With the end in sight, different groups are closing out the 2016 lawmaking session in different ways. Immigration activists convened at the state capitol Thursday to "bury" a package of dead bills.

"We are Florida! Somos Florida! Nou se Florid!" they cried.

"We are Florida!" is the chant of a group of immigration activists, both Hispanic and Haitian. They came to Tallahassee three months ago, chanting and brandishing signs and banners. Now they’re heralding the close of session, carrying a symbolic coffin, and laying to rest a series of anti-immigrant bills. Activists laid flowers on the “casket” and even lit candles for the dead legislation. Unsurprisingly, Jose Luis Marantes from the Florida Immigrant Coalition is happy to see the bills go.

“We see ourselves here to celebrate with victory and with power, and if you see the symbolism in front of you, we are here to bury these anti-immigrant laws once and for all,” he said.

This session, activists opposed a raft of bills they say would criminalize immigrant communities and separate families. Here’s the Florida Immigrant Coalition’s Francesca Menes, who is also a candidate for the Florida House, district 108 in Miami-Dade County.

“We started the session off with nine bad, anti-immigrant bills. Bills that would criminalize mothers and fathers who re-united with their families. Bills that would increase penalties for undocumented immigrants who committed criminal offenses. Bills that would actually give the governor authority and power to call the military to block refugees for coming to our state. We are happy to say, one more day away from session ending, that these bills are dead,” she said.

Paul Mondesir is a Haitian activist with the Quaker group American Friends Service Committee.

“We have to increase our knowledge, our wisdom, to consider immigrants as a gift to the community,” he said.

Democratic Senator Dwight Bullard of Miami stood with the group Thursday, saying lawmakers should not forget that many of Florida’s industries depend on immigrants.

"When we look at companies like Walt Disney World, when we think about our agricultural industry, when we think about our tourism and hotel industry, it becomes critically important that we address the concerns, the needs and the wellbeing of all people of Florida, and stop being about the business of exclusion," he said.
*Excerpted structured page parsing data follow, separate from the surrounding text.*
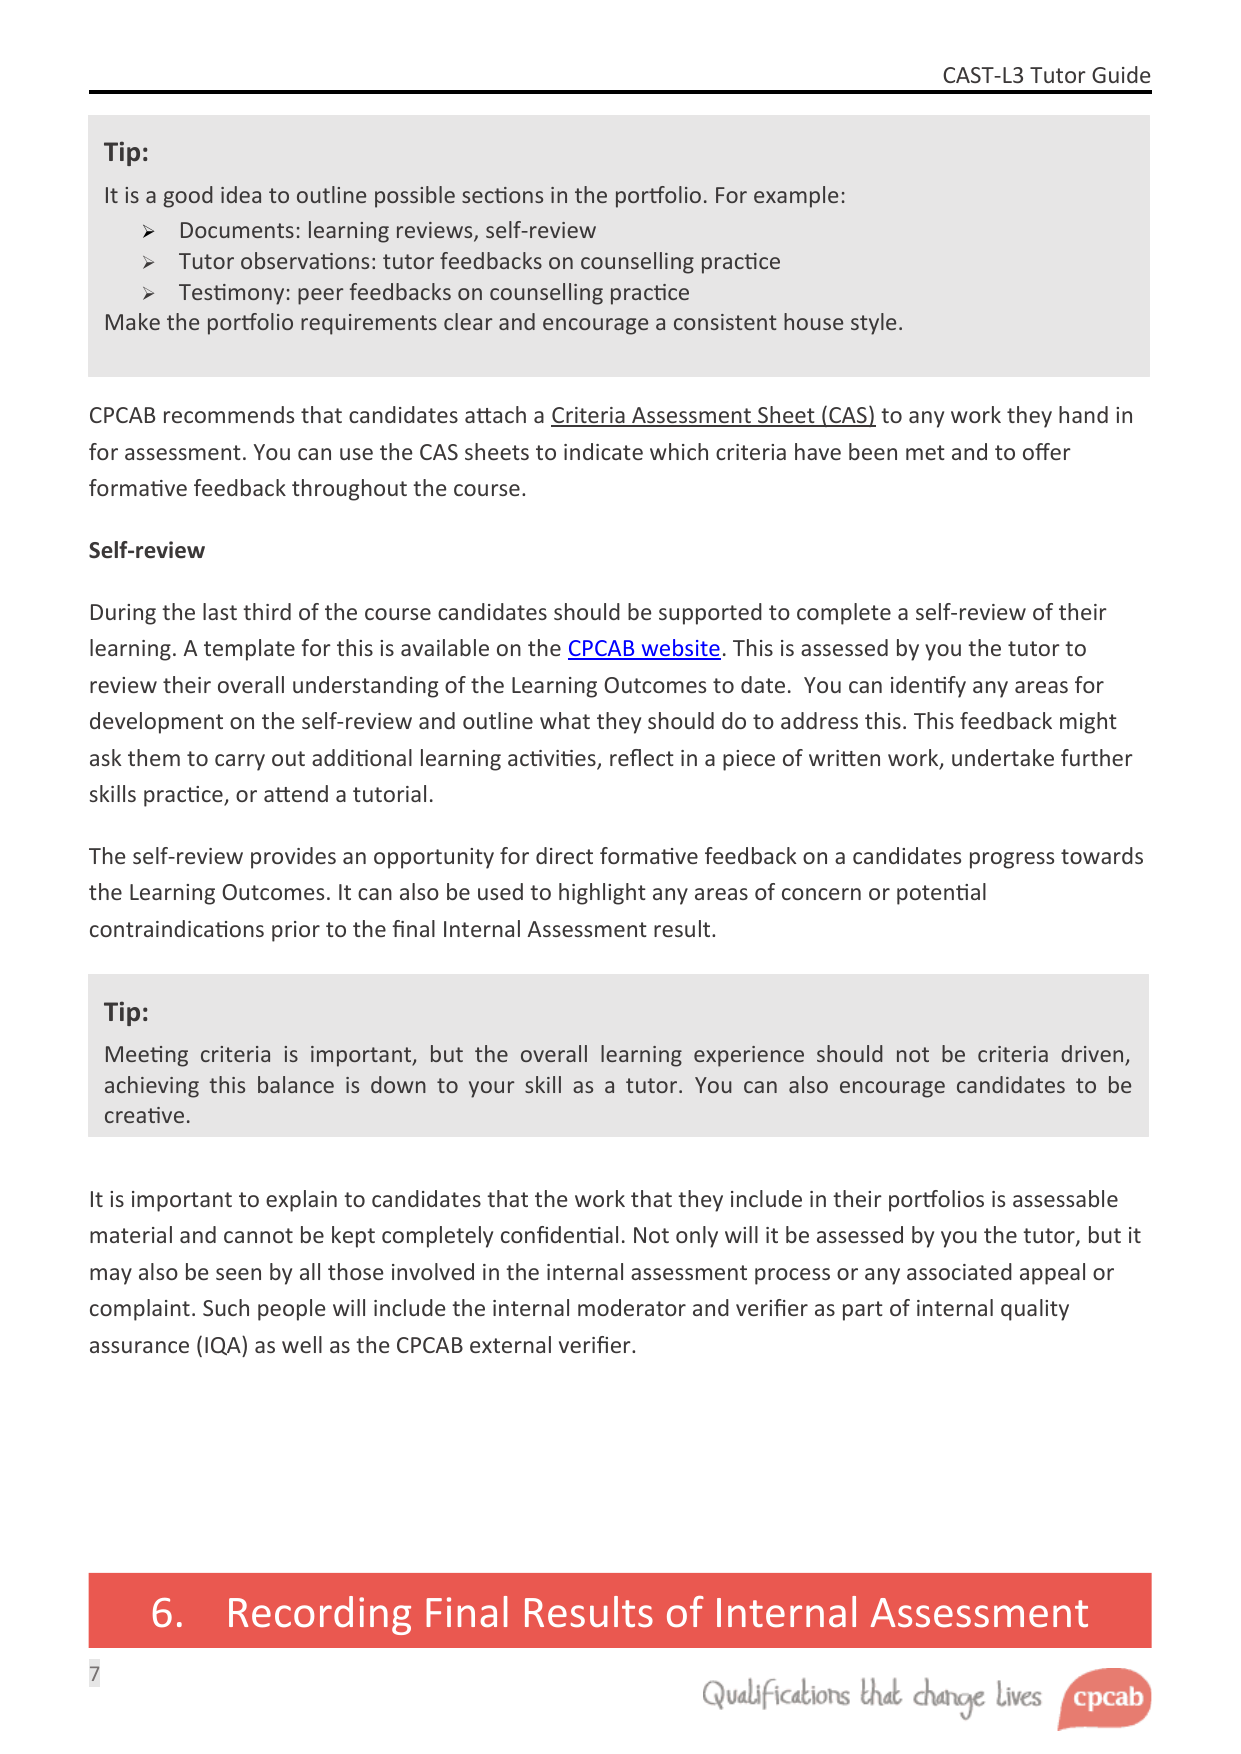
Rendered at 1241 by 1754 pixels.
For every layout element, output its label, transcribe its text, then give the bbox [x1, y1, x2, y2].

text It is important to explain to candidates that the work that they include in their portfolios is assessable material and cannot be kept completely confidential. Not only will it be assessed by you the tutor, but it may also be seen by all those involved in the internal assessment process or any associated appeal or complaint. Such people will include the internal moderator and verifier as part of internal quality assurance (IQA) as well as the CPCAB external verifier. [89, 1183, 1152, 1360]
text Self-review [89, 534, 1152, 564]
text The self-review provides an opportunity for direct formative feedback on a candidates progress towards the Learning Outcomes. It can also be used to highlight any areas of concern or potential contraindications prior to the final Internal Assessment result. [89, 840, 1152, 944]
text CPCAB recommends that candidates attach a Criteria Assessment Sheet (CAS) to any work they hand in for assessment. You can use the CAS sheets to indicate which criteria have been met and to offer formative feedback throughout the course. [89, 399, 1152, 503]
text During the last third of the course candidates should be supported to complete a self-review of their learning. A template for this is available on the CPCAB website. This is assessed by you the tutor to review their overall understanding of the Learning Outcomes to date. You can identify any areas for development on the self-review and outline what they should do to address this. This feedback might ask them to carry out additional learning activities, reflect in a piece of written work, undertake further skills practice, or attend a tutorial. [89, 596, 1152, 809]
picture [703, 1668, 1152, 1731]
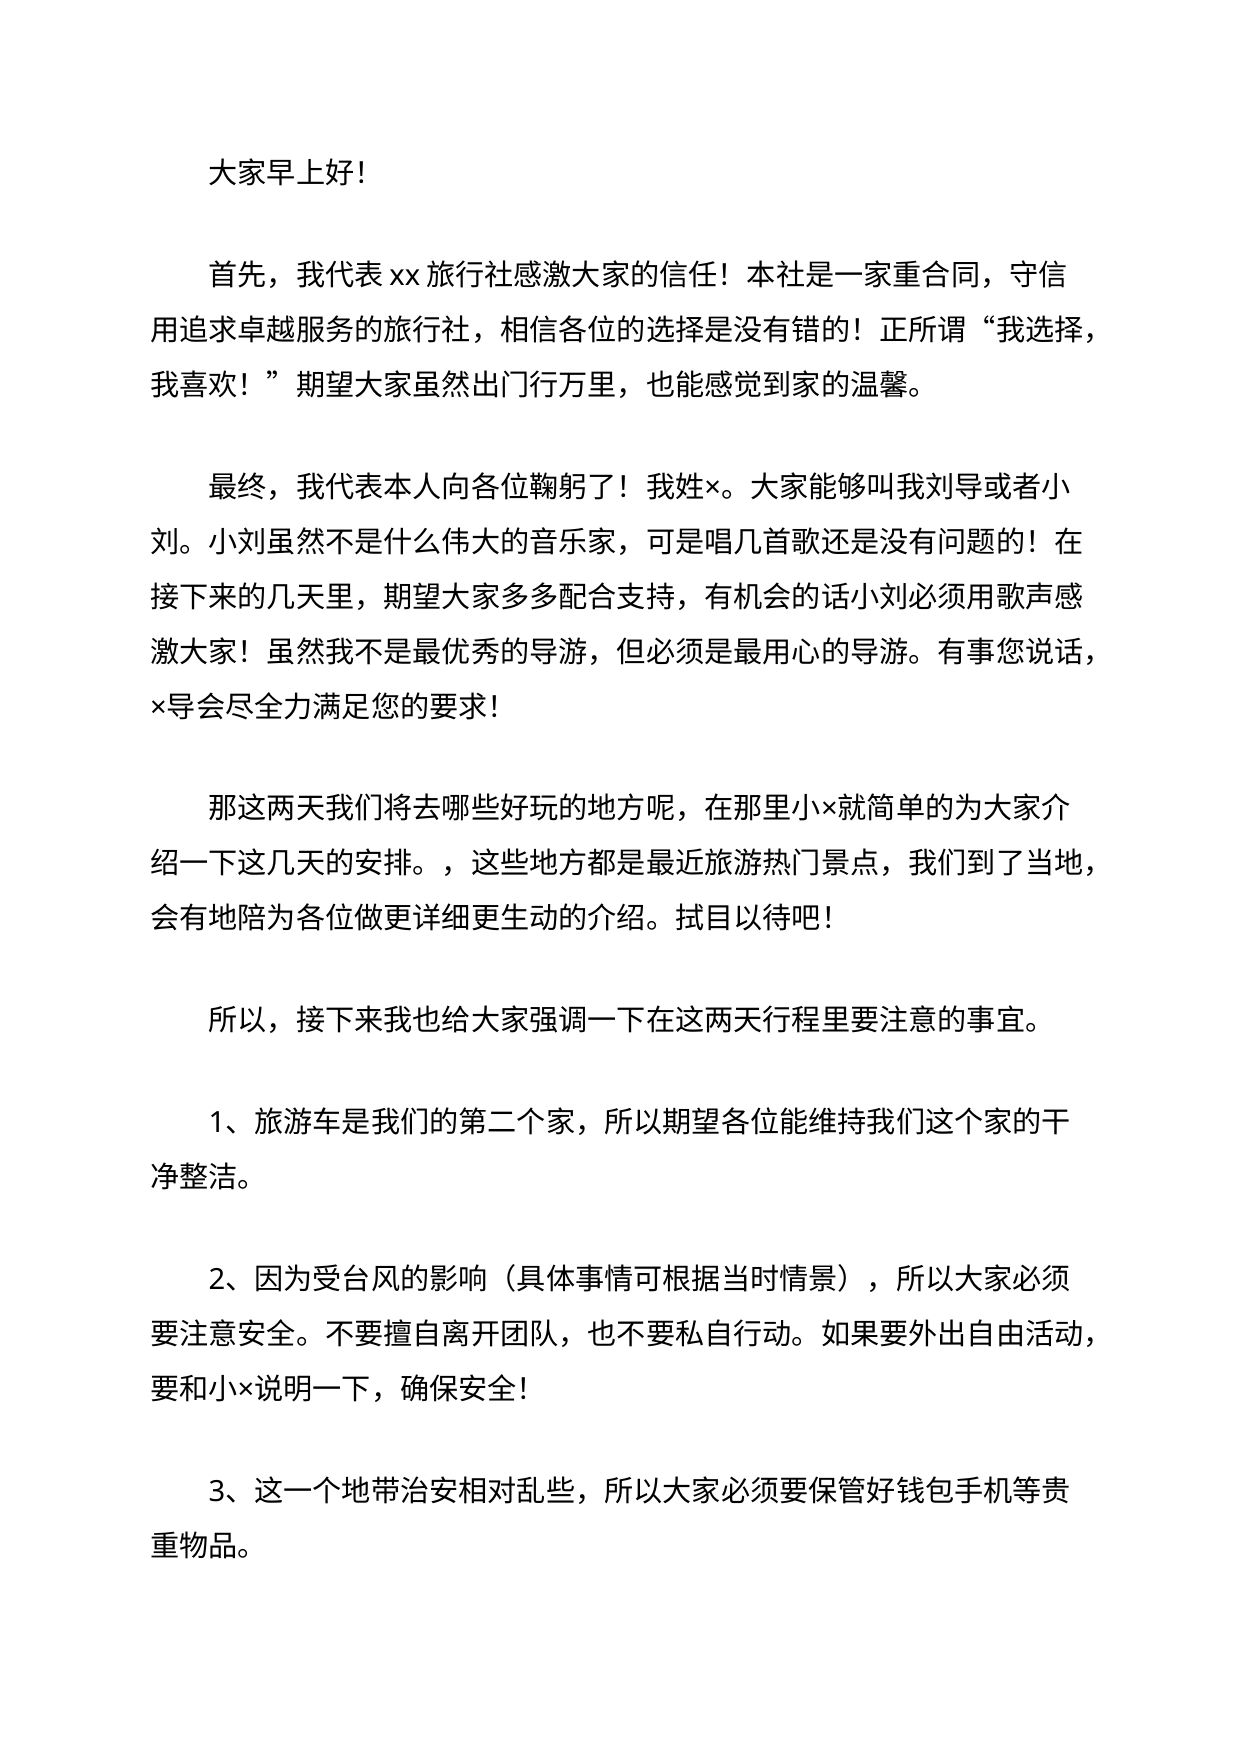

While democrats in both chambers opposed the bills, many of the measures stopped at the door of Republican Senator Miguel Diaz de la Portilla. That senator chairs the Judiciary Committee, and refused to give the bills a hearing.

Activity in the Florida Capitol is winding down, as lawmakers are expected to close out the session on time. But Daniel Barajas says the work of immigrant activists isn’t done yet.

“We’re going to take this to the polls. First we brought it here to the capitol, now we’re taking it to the polls. We’re gonna make our presence felt with numbers, with voter turnouts,” he said.

Florida’s presidential primary is Tuesday March 15th.